Word for word, transcribe the listing that follows, minus any pictures.

- RECORD EXCERPTS -
☆ ☆ ☆ ☆ ☆
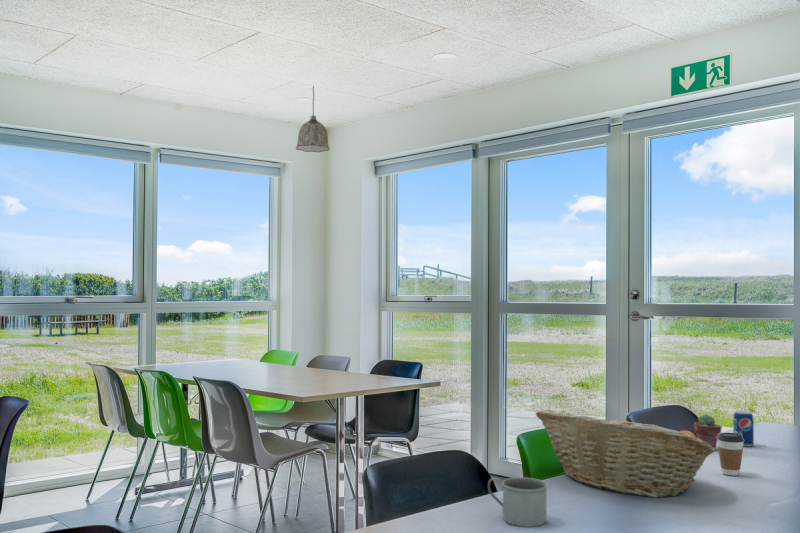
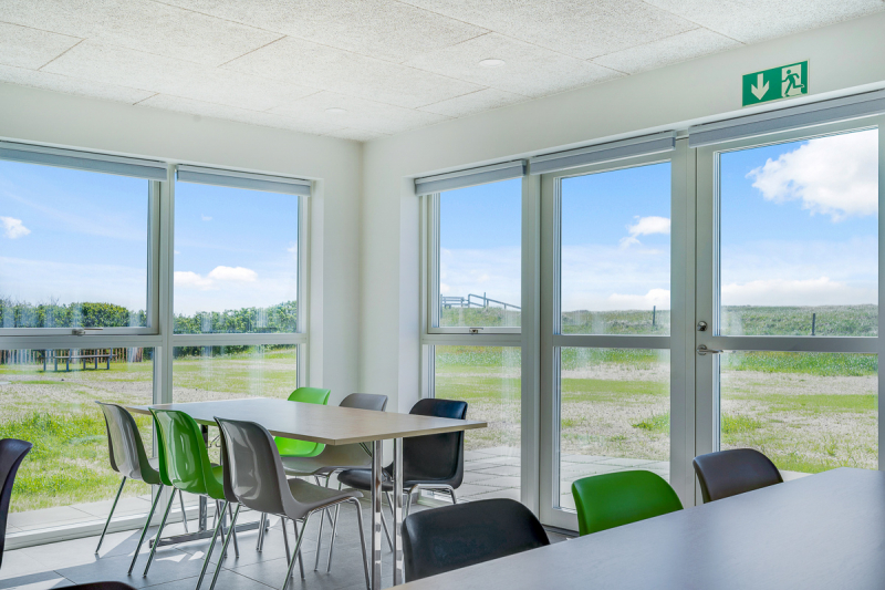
- pendant lamp [295,85,331,153]
- fruit basket [535,409,717,499]
- mug [487,476,549,528]
- coffee cup [717,432,744,477]
- potted succulent [693,413,723,450]
- beverage can [732,410,755,448]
☆ ☆ ☆ ☆ ☆
- ANSWER SPACE -
- pendant lamp [295,85,331,153]
- fruit basket [535,409,717,499]
- mug [487,476,549,528]
- coffee cup [717,432,744,477]
- potted succulent [693,413,723,450]
- beverage can [732,410,755,448]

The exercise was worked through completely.